==== Text section ====

# Statutory Declaration for Partner Visa



## Shaztadaisy (Sep 11, 2010)

Hi,

My partner and l are currently starting the process of partner visa. We are about to ask some friends & employers to do stat decs for us however have a few questions. Do our friends & employers need to take the stat decs to a notary or is that something we can do when we take our paperwork to get done. The friends and employers that we are getting to do stat decs for us do not live near us as we have recently moved.

Please l would appreciate anyones help.

Thanks,


----------



## Wanderer (Jun 16, 2007)

If you have a read of* Booklet #1*, from about page 27 -32 or thereabouts it explains it pretty well.
In summary, it says something like an Australian statutory declaration is only for Australian citizens/residents and though a non citizen/resident statutory declaration from abroad carries no legality for Australia, it is recognised that other countries have similar documents and those countries will have their authorised people _[ often called notaries ] _that can witness them.


----------



## HM20 (Apr 26, 2011)

Can a Australian family or friend support our relationship using the form 888 for declaration even if they are living out side Australia .


----------



## Shaztadaisy (Sep 11, 2010)

==== Data listing ====

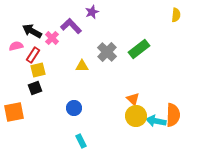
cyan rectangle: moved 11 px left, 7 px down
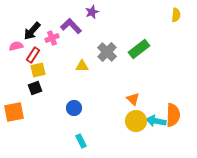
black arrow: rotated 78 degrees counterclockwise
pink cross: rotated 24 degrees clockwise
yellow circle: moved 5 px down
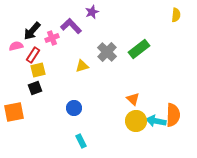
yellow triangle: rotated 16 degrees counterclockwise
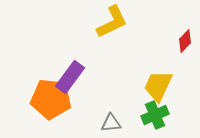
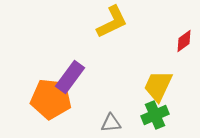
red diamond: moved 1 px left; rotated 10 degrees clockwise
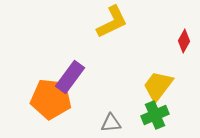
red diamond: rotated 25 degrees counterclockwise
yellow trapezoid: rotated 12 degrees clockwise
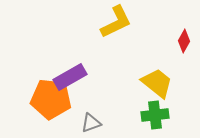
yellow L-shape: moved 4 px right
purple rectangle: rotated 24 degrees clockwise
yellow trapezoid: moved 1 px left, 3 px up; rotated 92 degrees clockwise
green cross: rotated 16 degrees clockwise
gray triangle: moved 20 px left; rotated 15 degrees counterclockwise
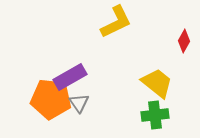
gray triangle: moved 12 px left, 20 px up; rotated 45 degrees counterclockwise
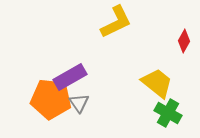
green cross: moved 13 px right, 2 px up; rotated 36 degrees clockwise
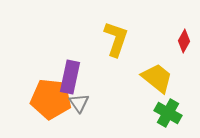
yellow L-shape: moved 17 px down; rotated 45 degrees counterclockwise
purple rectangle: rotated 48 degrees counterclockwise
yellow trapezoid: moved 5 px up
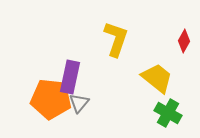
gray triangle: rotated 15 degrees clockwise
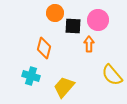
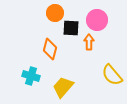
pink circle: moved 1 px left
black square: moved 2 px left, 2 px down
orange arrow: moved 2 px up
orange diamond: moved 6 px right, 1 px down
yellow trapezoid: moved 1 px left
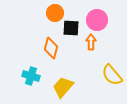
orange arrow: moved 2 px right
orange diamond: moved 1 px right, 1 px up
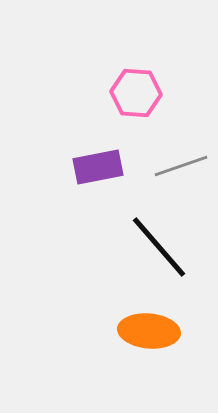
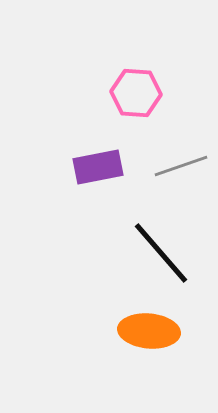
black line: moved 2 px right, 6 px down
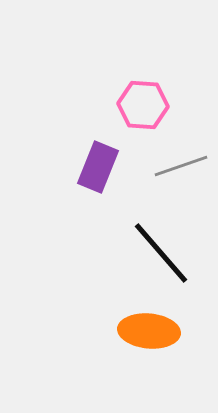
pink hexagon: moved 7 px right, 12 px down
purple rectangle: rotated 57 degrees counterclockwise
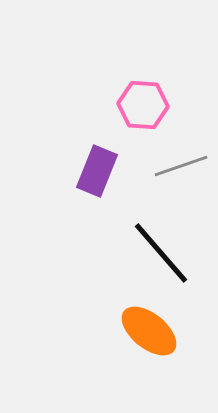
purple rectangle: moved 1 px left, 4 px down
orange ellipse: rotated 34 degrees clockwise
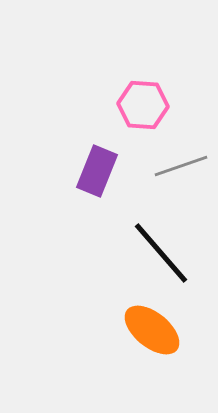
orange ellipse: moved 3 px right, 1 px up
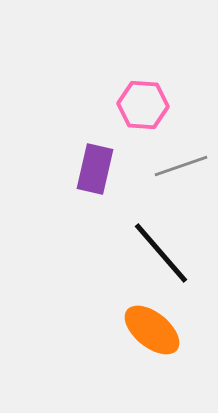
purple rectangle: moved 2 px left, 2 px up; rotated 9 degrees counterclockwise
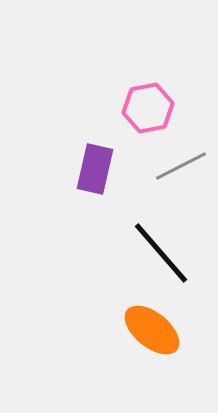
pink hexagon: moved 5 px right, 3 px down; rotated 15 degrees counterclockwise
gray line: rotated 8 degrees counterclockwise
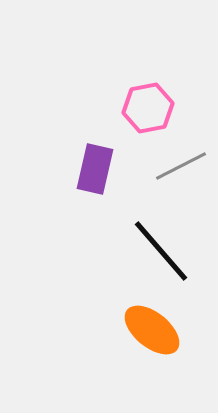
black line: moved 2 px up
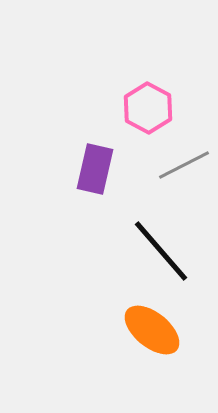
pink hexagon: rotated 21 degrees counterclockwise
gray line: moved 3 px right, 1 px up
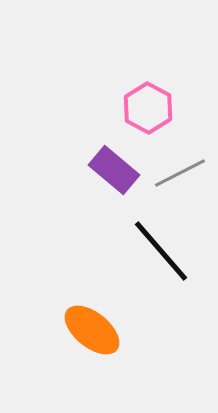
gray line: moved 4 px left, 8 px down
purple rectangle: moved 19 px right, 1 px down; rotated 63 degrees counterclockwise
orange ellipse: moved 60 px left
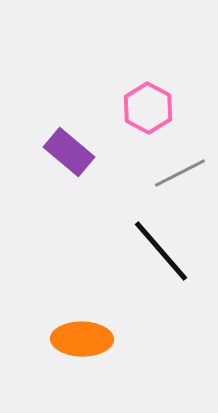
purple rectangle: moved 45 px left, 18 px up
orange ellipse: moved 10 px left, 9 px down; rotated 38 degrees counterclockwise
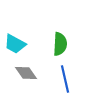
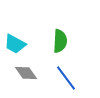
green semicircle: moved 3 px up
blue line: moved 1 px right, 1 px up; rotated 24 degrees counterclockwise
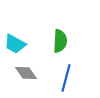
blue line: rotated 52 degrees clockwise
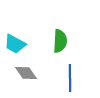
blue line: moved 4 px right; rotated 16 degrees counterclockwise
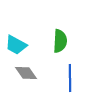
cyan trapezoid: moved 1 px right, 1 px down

====

> Problems to solve
1 > Reproduce word for word the passage of the statutory declaration thread starting at "## HM20 (Apr" and ending at "side Australia .".
2 > In the statutory declaration thread, which pages of Booklet #1 does Wanderer say explain the topic?
3 > Name every distinct username that appears as a post author in the statutory declaration thread.

> Results
1 >
## HM20 (Apr 26, 2011)

Can a Australian family or friend support our relationship using the form 888 for declaration even if they are living out side Australia .

2 > From about page 27 to 32, or thereabouts.

3 >
Shaztadaisy
Wanderer
HM20